Figure 5. FoxO4 knockdown upregulates NO and suppresses monocyte adhesion that can be rescued by ectopic expression of Arg1

(A) GFP-FoxO4 was transduced into the HAECS and stimulated with or without ischemia +TNFα. (B) HAECs cells transfected with control or FoxO4 siRNA were incubated with DAF-FM DA to visualize NO production and stimulated with ischemia for 1 hr. (C) Representative micrographs of monocyte adhesion to HAECs that were transfected with control, FoxO4, or Arg1 siRNA and stimulated with or without TNFα (D) Monocyte adhesions in (C) were quantified and averaged from 4 randomly chosen fields, and expressed as percentage relative to cells transfected with control siRNA-transfected and stimulated with TNFα (n=3). *, p<0.05. (D) Control or FoxO4 siRNA-transfected HAECs were transduced with lentiviruses expressing GFP, Arg1, or FoxO4 before adhesion assays were performed in the presence or absence of TNFα. Representative micrographs from multiple experiments (N>3) and two independent siRNA duplexes were shown. (E) Monocyte adhesion from (D) was quantified and expressed as percentage relative to that of ctl-siRNA transfected and TNFα/GFP-treated cells. (n=3). *, p<0.05.

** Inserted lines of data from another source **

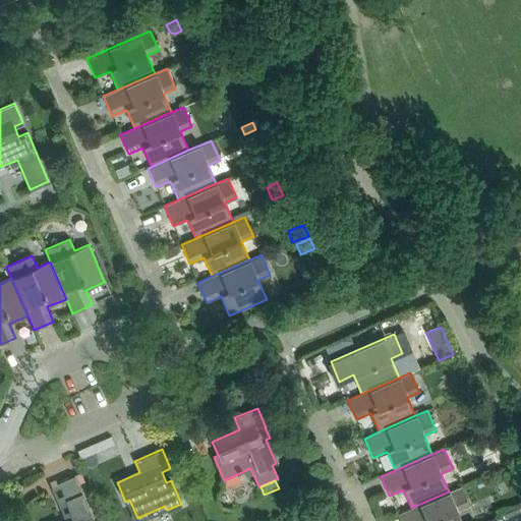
[(461,520),(457,512),(469,507),(460,486),(449,491),(411,508),(397,515),(400,520),(461,520)]
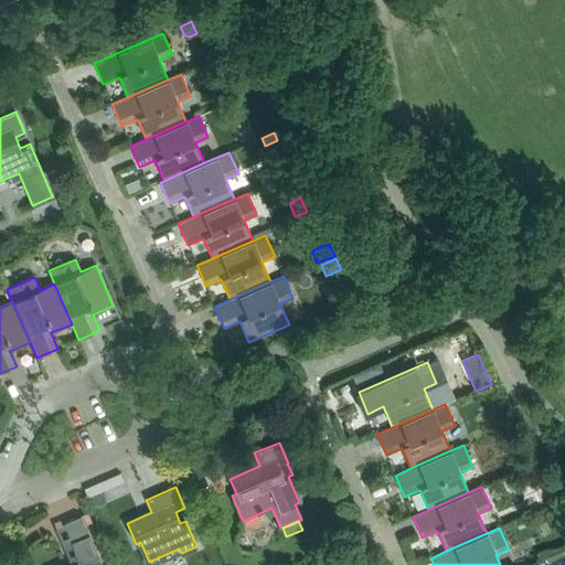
[(75,542),(82,556),(70,562),(71,564),(100,564),(88,536),(75,542)]
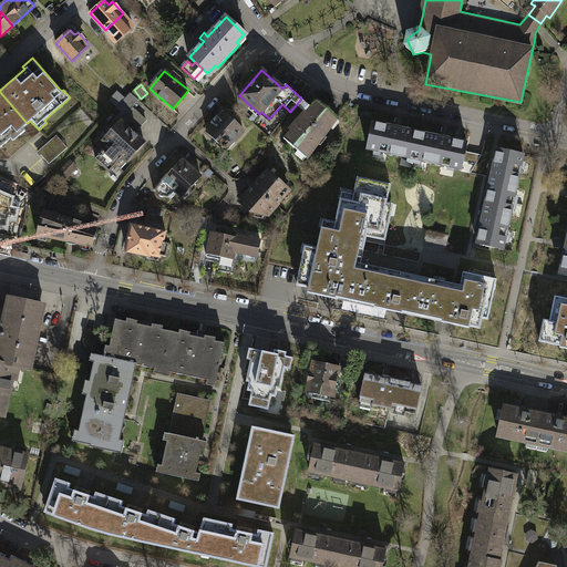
[(0,147),(27,123),(0,92),(0,147)]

Figure 6. FoxO4 activates Arg1 transcription

(A) Arg1 promoter (4.8kb)-driven luciferase (Luc) reporter construct (left panel) or 3xIRS-luc (right panel) were co- transfected into 293A cells with the indicated FoxO expression plasmids and internal control CMV-LacZ. The luciferase activities were normalized against co-transfected β-galactosidase and expressed relative to that from vector Flag-pcDNA transfected cells (n=3). (B) One potential Sp1- (open circle) and three FoxO4-binding sites (solid circles) were identified in the Arg1 promoter. Arg1-luc reporters with different 5’ends and point mutations in the Sp1- (m2) and FoxO4-binding site (m1) were used to identify the functional Sp1 and FoxO4 binding sites in the Arg1 promoter (n=3). (C) A gel shift assay was performed with ³²P-labeled oligonucleotide probe containing the Sp1 and FoxO4-binding sequence in the Arg1 promoter and lysates of cells transfected with Flag-FoxO proteins as indicated.

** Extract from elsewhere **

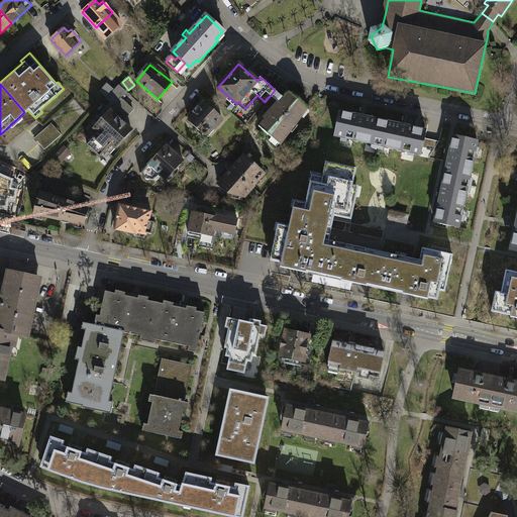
[(108,84),(101,91),(106,96),(113,89),(108,84)]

Figure 7. Arg1 may mediate the pathological function of FoxO4

(A) WT mice were given IV vehicle PBS or the arginase inhibitor BEC at one day before, the day of MI, and one day after MI and sham surgeries. The arginase inhibitor had a similar cardioprotective effect post-MI (filled-diamond with solid line vs open-square with solid line) as inactivation of FoxO4 (open-square with solid line in D vs open-square with sold line in A) (n=5–8). *, BEC vs PBS-treated groups following MI. *, p<0.05. (B) mRNA of selective cytokines expressed in RA and IA of post-MI day 1 WT mouse hearts with or without BEC treatment (n=6–7), *, p<0.05, BEC vs PBS-treated groups. (C) FACS profiles of neutrophils from post-MI day 2 WT mouse hearts treated with or without BEC (n=5–7), *, p<0.05. (D) FoxO4 KO mice were given IV PBS or the NOS inhibitor L-NAME as the same time points as (A). The improved cardiac function due to inactivation of FoxO4 over that of WT mice (open-square with solid line in D vs open-square with solid line in A) is significantly reversed by L-NAME (filled diamond with solid line in D) (n=4–5). *, p<0.05. PBS vs L-NAME treated groups after MI.